■ REQUIRED ACTION
Please give back word for word the lines of the material below between the line containing "Flux ranges predicted" and the line containing "Table A1. Data for cluster", inclusive.

■ AVAILABLE DATA
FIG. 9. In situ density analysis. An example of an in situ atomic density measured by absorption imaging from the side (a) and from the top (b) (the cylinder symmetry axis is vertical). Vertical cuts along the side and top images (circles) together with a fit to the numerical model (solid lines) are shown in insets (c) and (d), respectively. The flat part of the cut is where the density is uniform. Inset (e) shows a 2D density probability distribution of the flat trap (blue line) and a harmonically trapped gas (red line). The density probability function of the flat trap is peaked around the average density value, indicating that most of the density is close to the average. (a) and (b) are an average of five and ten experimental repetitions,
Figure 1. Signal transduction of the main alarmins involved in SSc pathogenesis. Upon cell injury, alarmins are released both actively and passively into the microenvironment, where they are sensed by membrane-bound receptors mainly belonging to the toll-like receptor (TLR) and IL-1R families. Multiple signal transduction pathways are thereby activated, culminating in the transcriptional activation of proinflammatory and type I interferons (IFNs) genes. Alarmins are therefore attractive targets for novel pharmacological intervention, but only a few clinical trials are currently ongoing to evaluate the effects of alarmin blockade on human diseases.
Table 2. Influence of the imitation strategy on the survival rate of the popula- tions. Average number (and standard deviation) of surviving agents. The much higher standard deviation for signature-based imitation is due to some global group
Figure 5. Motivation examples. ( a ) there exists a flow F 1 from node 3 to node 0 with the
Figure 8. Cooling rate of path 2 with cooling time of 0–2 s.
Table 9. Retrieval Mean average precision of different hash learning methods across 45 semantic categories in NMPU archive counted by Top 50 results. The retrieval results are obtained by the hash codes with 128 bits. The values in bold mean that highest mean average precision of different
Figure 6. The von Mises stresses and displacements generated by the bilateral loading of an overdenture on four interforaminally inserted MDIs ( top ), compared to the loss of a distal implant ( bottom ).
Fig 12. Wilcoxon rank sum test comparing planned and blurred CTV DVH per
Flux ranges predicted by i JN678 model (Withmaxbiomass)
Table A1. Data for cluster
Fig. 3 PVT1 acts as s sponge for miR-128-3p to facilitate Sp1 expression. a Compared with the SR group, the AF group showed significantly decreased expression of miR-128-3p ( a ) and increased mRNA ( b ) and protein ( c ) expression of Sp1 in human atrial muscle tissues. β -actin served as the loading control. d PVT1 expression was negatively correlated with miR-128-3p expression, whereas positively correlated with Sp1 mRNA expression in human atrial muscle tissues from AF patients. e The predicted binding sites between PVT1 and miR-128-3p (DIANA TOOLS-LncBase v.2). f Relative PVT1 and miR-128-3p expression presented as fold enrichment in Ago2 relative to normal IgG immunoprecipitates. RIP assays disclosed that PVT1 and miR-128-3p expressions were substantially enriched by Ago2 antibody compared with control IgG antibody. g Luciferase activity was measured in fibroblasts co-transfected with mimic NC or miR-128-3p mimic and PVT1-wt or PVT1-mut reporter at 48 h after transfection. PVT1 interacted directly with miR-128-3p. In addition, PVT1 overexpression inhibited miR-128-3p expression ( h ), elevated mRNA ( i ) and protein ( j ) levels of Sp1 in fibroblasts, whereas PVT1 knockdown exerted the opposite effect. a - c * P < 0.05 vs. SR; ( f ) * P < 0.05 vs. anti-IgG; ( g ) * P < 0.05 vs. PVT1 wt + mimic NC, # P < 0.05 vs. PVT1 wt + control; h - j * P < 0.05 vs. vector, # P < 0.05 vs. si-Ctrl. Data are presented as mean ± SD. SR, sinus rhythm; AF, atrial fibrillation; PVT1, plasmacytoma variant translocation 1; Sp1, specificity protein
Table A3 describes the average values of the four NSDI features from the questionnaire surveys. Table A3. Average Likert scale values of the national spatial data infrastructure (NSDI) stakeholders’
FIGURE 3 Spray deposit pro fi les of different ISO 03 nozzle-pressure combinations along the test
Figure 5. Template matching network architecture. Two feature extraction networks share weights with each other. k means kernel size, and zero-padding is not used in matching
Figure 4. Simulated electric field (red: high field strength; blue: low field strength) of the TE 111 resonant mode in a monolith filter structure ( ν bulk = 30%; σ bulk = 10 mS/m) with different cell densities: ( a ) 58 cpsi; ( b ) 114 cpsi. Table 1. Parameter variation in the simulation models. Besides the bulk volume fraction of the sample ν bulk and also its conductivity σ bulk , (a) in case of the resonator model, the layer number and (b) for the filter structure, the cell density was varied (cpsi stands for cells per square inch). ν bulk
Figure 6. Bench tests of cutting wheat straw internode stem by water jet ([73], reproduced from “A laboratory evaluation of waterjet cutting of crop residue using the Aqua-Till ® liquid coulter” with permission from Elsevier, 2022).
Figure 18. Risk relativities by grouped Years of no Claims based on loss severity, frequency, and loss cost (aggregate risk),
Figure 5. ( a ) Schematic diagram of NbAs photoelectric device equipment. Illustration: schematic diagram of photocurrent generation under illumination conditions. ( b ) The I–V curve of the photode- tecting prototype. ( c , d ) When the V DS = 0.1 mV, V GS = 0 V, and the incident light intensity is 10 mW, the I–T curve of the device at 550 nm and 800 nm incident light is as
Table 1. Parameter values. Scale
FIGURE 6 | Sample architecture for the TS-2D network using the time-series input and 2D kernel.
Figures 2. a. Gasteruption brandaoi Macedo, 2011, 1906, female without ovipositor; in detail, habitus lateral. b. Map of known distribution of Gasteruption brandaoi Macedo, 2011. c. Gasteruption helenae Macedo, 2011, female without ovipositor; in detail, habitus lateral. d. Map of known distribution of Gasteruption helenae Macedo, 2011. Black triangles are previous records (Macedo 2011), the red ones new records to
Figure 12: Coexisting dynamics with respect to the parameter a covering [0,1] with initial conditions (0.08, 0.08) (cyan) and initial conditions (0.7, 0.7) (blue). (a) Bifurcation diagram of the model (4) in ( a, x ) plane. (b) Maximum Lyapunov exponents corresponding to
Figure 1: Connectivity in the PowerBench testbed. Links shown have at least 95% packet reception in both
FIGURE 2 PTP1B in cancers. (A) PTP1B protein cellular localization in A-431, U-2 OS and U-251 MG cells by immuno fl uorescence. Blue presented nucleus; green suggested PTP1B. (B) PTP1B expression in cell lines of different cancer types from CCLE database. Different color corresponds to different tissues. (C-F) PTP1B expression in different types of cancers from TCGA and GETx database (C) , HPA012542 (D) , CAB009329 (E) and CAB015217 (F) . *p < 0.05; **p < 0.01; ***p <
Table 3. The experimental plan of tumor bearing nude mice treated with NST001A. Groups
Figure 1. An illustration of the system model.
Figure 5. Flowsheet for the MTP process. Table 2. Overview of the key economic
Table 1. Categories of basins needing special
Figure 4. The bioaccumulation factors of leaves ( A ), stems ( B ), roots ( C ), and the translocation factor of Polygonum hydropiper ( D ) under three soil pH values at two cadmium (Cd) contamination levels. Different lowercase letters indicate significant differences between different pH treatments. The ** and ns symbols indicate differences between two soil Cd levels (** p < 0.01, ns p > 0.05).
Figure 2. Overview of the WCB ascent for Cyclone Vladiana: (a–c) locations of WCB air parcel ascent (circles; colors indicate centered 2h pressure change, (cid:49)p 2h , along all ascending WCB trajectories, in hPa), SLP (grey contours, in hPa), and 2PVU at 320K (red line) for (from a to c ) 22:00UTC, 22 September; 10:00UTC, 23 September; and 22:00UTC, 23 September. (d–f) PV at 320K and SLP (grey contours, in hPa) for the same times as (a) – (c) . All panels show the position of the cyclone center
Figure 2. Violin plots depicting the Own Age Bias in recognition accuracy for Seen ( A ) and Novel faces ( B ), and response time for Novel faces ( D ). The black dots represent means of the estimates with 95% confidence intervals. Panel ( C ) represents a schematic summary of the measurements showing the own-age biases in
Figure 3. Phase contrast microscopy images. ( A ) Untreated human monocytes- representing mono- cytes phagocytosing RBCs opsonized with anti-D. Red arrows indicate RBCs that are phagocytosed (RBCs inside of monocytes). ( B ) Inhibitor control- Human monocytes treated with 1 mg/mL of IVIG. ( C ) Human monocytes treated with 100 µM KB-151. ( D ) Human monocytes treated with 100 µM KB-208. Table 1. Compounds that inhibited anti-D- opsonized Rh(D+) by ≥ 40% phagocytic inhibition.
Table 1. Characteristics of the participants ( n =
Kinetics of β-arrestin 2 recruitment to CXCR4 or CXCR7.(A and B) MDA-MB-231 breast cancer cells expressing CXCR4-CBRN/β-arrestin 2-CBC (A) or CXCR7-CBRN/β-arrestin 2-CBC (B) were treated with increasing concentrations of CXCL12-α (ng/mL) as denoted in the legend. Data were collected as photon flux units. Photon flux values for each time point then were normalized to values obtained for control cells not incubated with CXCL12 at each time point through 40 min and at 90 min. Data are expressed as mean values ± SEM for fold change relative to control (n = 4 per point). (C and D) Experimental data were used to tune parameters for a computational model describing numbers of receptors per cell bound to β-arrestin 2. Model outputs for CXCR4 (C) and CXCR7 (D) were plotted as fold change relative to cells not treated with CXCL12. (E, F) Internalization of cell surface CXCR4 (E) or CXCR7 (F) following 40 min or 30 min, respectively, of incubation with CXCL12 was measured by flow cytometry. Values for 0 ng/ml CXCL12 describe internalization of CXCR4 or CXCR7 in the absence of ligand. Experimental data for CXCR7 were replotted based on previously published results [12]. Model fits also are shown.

■ YOUR RESPONSE
Flux ranges predicted by i JN678 model (Withmaxbiomass)
Table A1. Data for cluster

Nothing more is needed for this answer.